Text section
######

Boston Globe – Globe Editorial

 

In a stimulus package of $787 billion, it is a mere $1.1 billion item that is facing particular vitriol from conservative ideologues. The money would fund a ramped-up effort to compare the effectiveness of different treatments for injuries and diseases. As inoffensive as this sounds, critics of any government role in healthcare see it as the slippery slope to rationing or Washington-mandated protocols for treatment.

One can imagine reruns of the Harry and Louise ads used by insurers to such good effect against the Clinton health plan in 1993. Except this time Harry and Louise would work for the pharmaceutical companies and medical-device makers. Both industries worry that studies on effectiveness will find that some of their prize – and most profitable – products are no better, or even worse, than cheaper alternatives.

Currently, new drugs can gain approval of the US Food and Drug Administration just by proving they are safe and better than sugar-pill placebos. They need not be better than existing – and often less expensive – drugs. Comparative effectiveness studies could help patients and doctors make better-informed decisions about care.

######

Information supplied
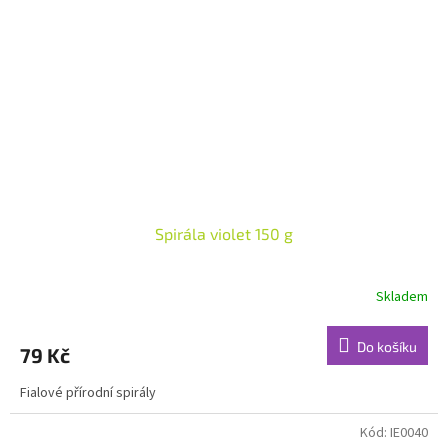
Spirála violet 150 g
Skladem
Do košíku
79 Kč
Fialové přírodní spirály
Kód:
IE0040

######

Task to carry out
Reproduce the passage of the stimulus editorial between "In a stimulus" and "protocols for treatment.", inclusive. Rely solely on the editorial's text.

Result
In a stimulus package of $787 billion, it is a mere $1.1 billion item that is facing particular vitriol from conservative ideologues. The money would fund a ramped-up effort to compare the effectiveness of different treatments for injuries and diseases. As inoffensive as this sounds, critics of any government role in healthcare see it as the slippery slope to rationing or Washington-mandated protocols for treatment.